Levitical Zombiehood
Perhaps it sounds surprising, but from one perspective the entire Bible is about the problem of zombies:
…you were dead in your transgressions and sins, in which you used to walk… gratifying the cravings of our flesh and following its desires and thoughts. Like the rest, we were by nature deserving of wrath.
Ephesians 2:1-3
According to the Bible, we are the zombies. Zombies walk around in a state of death seeking to fulfil their insatiable desires. Their proper end is destruction. Likewise, sinful humanity lives in a state of spiritual death. We spend our lives selfishly trying to fulfil our shallow, godless appetites, sometimes even with the sophistication of a brain-eating zombie! Our proper end for this sub-human way of life is to face God’s judgement.
The Bible’s zombie theory-book is Leviticus. It lays out a theory of ritual purity that may seem weird to modern readers but is foundational to the gospel. Israel were prohibited from eating certain ‘unclean’ foods (Leviticus 11), from being inside God’s camp if they have skin diseases (14:1-32) and had to closely guard against the presence of mould in their houses and fabrics (13:47-59; 14:33-57). The common principle behind these things is association with the power of death and decay. This system taught Israel to see the world in terms of things that are clean or “life-ish” in contrast to things that are unclean or “death-ish”.
At the centre of Israel’s camp was the Tabernacle: God’s dwelling place among Israel. God is the holy source of goodness and life and cannot have any contact with sin and death. One of the most common zombie tropes is a team of ragged strangers, armed with clubs and bats, shut up in a building whilst a zombie horde tries to get inside. The forces of life on the inside fight off the invasion of death from outside. The Tabernacle had this kind of dynamic too. Any sinful zombie who attempted to come close to God’s holy presence would be destroyed. Life was shut off inside the Tabernacle and violently defended from the zombie hordes.

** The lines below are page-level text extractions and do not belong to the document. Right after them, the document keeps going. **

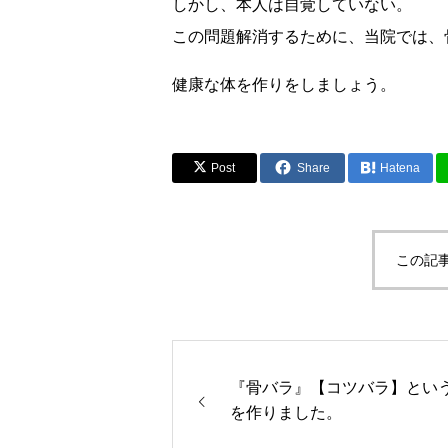
しかし、本人は自覚していない。
この問題解消するために、当院では、
健康な体を作りをしましょう。
Post
Share
Hatena
この記
『骨バラ』【コツバラ】とい
を作りました。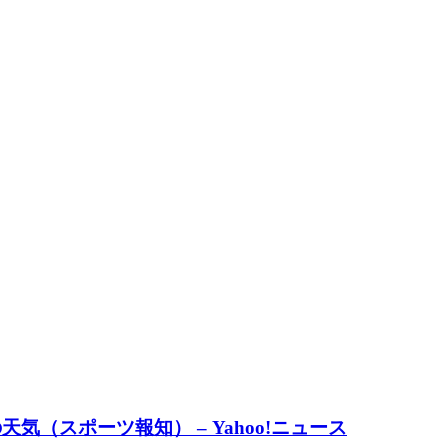
（スポーツ報知） – Yahoo!ニュース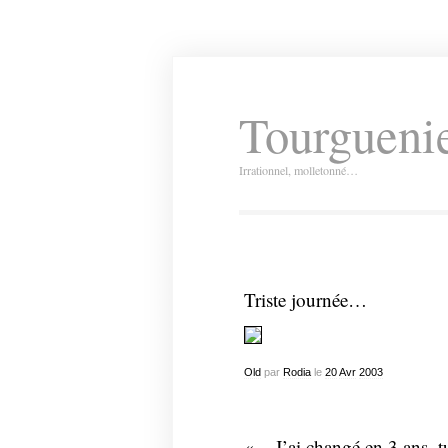
Tourguenie
Irrationnel, molletonné…
Triste journée…
Old
par
Rodia
le
20
Avr
2003
« – J’ai changé en 3 ans, t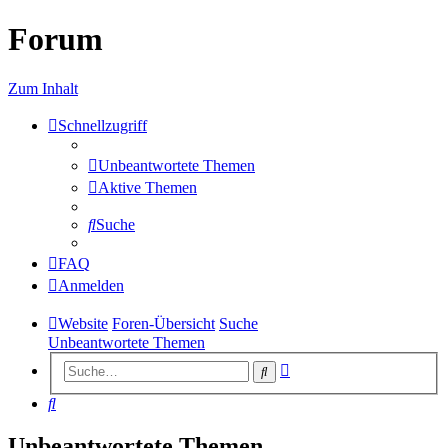
Forum
Zum Inhalt
Schnellzugriff
Unbeantwortete Themen
Aktive Themen
Suche
FAQ
Anmelden
Website
Foren-Übersicht
Suche
Unbeantwortete Themen
Erweiterte
Suche
Suche
Suche
Unbeantwortete Themen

This Levitical system communicated just how impossible it was for zombies like us to enter God’s presence. For decaying zombies to be restored to wholeness and life would require a truly dramatic transformation.

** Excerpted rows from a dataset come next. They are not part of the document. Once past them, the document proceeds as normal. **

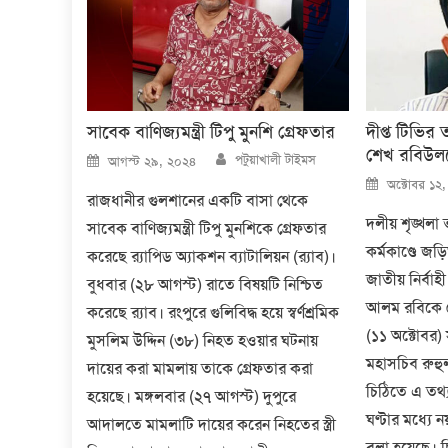
সাবেক বাণিজ্যমন্ত্রী টিপু মুনশি গ্রেফতার
দীপ্ত টিভির
শেখ রবিউল
Author
Posted
পটুয়াখালী টাইমস
আগস্ট ২৯, ২০২৪
on
Posted
অক্টোবর ১২
on
রাজধানীর গুলশানের একটি বাসা থেকে
দলীয় শৃঙ্খলা
সাবেক বাণিজ্যমন্ত্রী টিপু মুনশিকে গ্রেফতার
কর্মকাণ্ডে জ
করেছে র‍্যাপিড অ্যাকশন ব্যাটালিয়ন (র‍্যাব)।
জাতীয় নির্বা
বুধবার (২৮ আগস্ট) রাতে বিষয়টি নিশ্চিত
আলম রবিকে শ
করেছে র‍্যাব। রংপুরে গুলিবিদ্ধ হয়ে স্বর্ণশ্রমিক
(১১ অক্টোবর) স
মুসলিম উদ্দিন (৩৮) নিহত হওয়ার ঘটনায়
মহাসচিব রুহু
দায়ের করা মামলায় তাকে গ্রেফতার করা
চিঠিতে এ তথ
হয়েছে। মঙ্গলবার (২৭ আগস্ট) দুপুরে
ঘণ্টার মধ্যে 
আদালতে মামলাটি দায়ের করেন নিহতের স্ত্রী
বলা হয়েছে। চ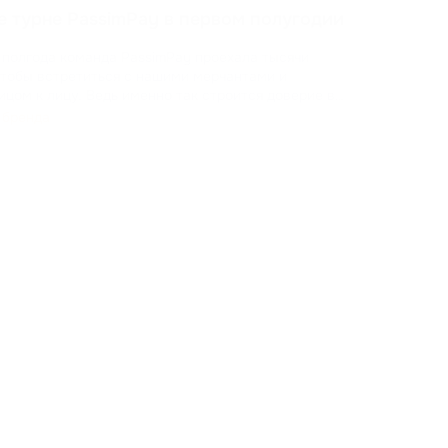
Возм
е турне PassimPay в первом полугодии
свои
прис
 полгода команда PassimPay проехала тысячи
там. Ваше мнение помогает нам расти и создавать платформ
Об
чтобы встретиться с нашими мерчантами и
цом к лицу. Ведь именно так строится доверие в
 бренда
доказывали на практике, как криптопроцессинг
ат
...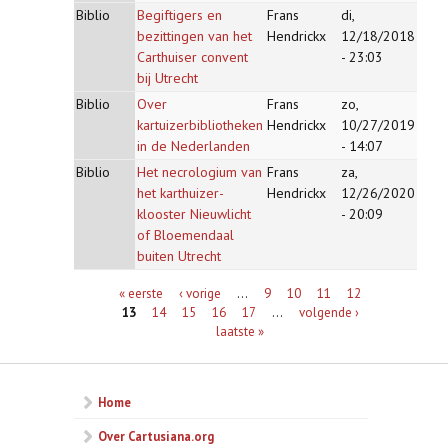
Biblio
Begiftigers en
Frans
di,
bezittingen van het
Hendrickx
12/18/2018
Carthuiser convent
- 23:03
bij Utrecht
Biblio
Over
Frans
zo,
kartuizerbibliotheken
Hendrickx
10/27/2019
in de Nederlanden
- 14:07
Biblio
Het necrologium van
Frans
za,
het karthuizer-
Hendrickx
12/26/2020
klooster Nieuwlicht
- 20:09
of Bloemendaal
buiten Utrecht
Pagina's
« eerste
‹ vorige
…
9
10
11
12
13
14
15
16
17
…
volgende ›
laatste »
Home
Over Cartusiana.org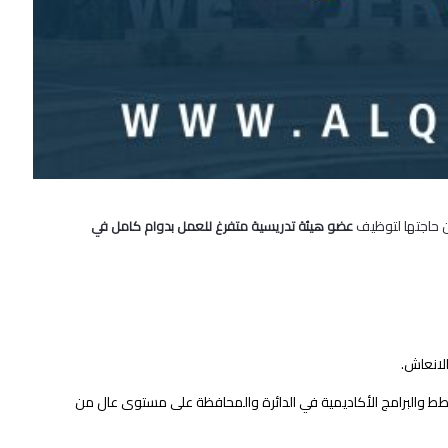
حاجتها لتوظيف
عضو هيئة تدريسية متفرغ للعمل بدوام كامل في
الانعاش.
ط والبرامج الأكاديمية في الدائرة والمحافظة على مستوى عال من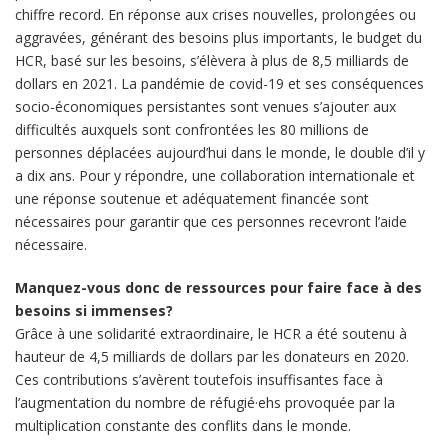
chiffre record. En réponse aux crises nouvelles, prolongées ou
aggravées, générant des besoins plus importants, le budget du
HCR, basé sur les besoins, s’élèvera à plus de 8,5 milliards de
dollars en 2021. La pandémie de covid-19 et ses conséquences
socio-économiques persistantes sont venues s’ajouter aux
difficultés auxquels sont confrontées les 80 millions de
personnes déplacées aujourd’hui dans le monde, le double d’il y
a dix ans. Pour y répondre, une collaboration internationale et
une réponse soutenue et adéquatement financée sont
nécessaires pour garantir que ces personnes recevront l’aide
nécessaire.
Manquez-vous donc de ressources pour faire face à des
besoins si immenses?
Grâce à une solidarité extraordinaire, le HCR a été soutenu à
hauteur de 4,5 milliards de dollars par les donateurs en 2020.
Ces contributions s’avèrent toutefois insuffisantes face à
l’augmentation du nombre de réfugié·ehs provoquée par la
multiplication constante des conflits dans le monde.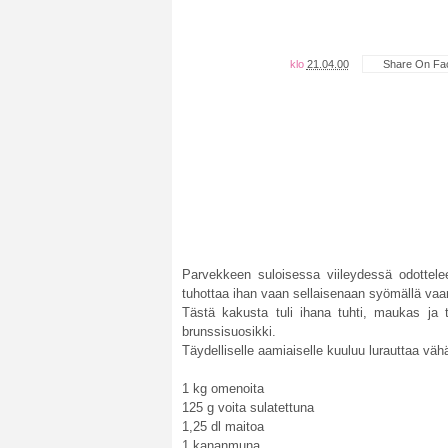
klo
21.04.00
Share On Fa
Parvekkeen suloisessa viileydessä odottelee
tuhottaa ihan vaan sellaisenaan syömällä vaan
Tästä kakusta tuli ihana tuhti, maukas ja t
brunssisuosikki.
Täydelliselle aamiaiselle kuuluu lurauttaa väh
1 kg omenoita
125 g voita sulatettuna
1,25 dl maitoa
1 kananmuna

Resurrection Life, not animated death
As cruel as it may seem, the Levitical system meant that lepers symbolised the deeper sin problem that we all have. These poor people’s skin was diseased and their bodies were falling apart. Each one was a tragic walking metaphor for the human condition. So when Jesus healed (‘made clean’) lepers, it had far greater significance than a mere miracle (e.g. Matthew 8:1-4; Luke 17:11-19). It meant that Jesus had come to bring life to sinful, death-ish zombies. He was even willing to die to save them.
The Levitical system also tells us about the nature of Jesus’ resurrection. Jesus’ resurrection from death meant that he was holy and ‘did not see decay’ (Acts 2:27). By his resurrection, Jesus is life-ish through-and-through; a human-being eternally fit for life in God’s holy presence. Whereas a zombie is a decay-filled organism powered by death, biblical resurrection is about being a life-filled organism powered by God’s Holy Spirit. Zombies are about death cruelly swallowing up life. The Bible describes resurrection as life swallowing up death in victory (1 Corinthians 15:54). These things are complete opposites.
When Jesus told his disciples to eat his flesh he freaked a lot of people out. What Jesus was ultimately getting at was that Christians will one day share in the same resurrection life that he has. One day we too will be “life-ish” through-and-through, entirely freed of the powers of sin, death, and decay. The life-ish resurrection of Jesus is truly good news to our world of spiritual corpses.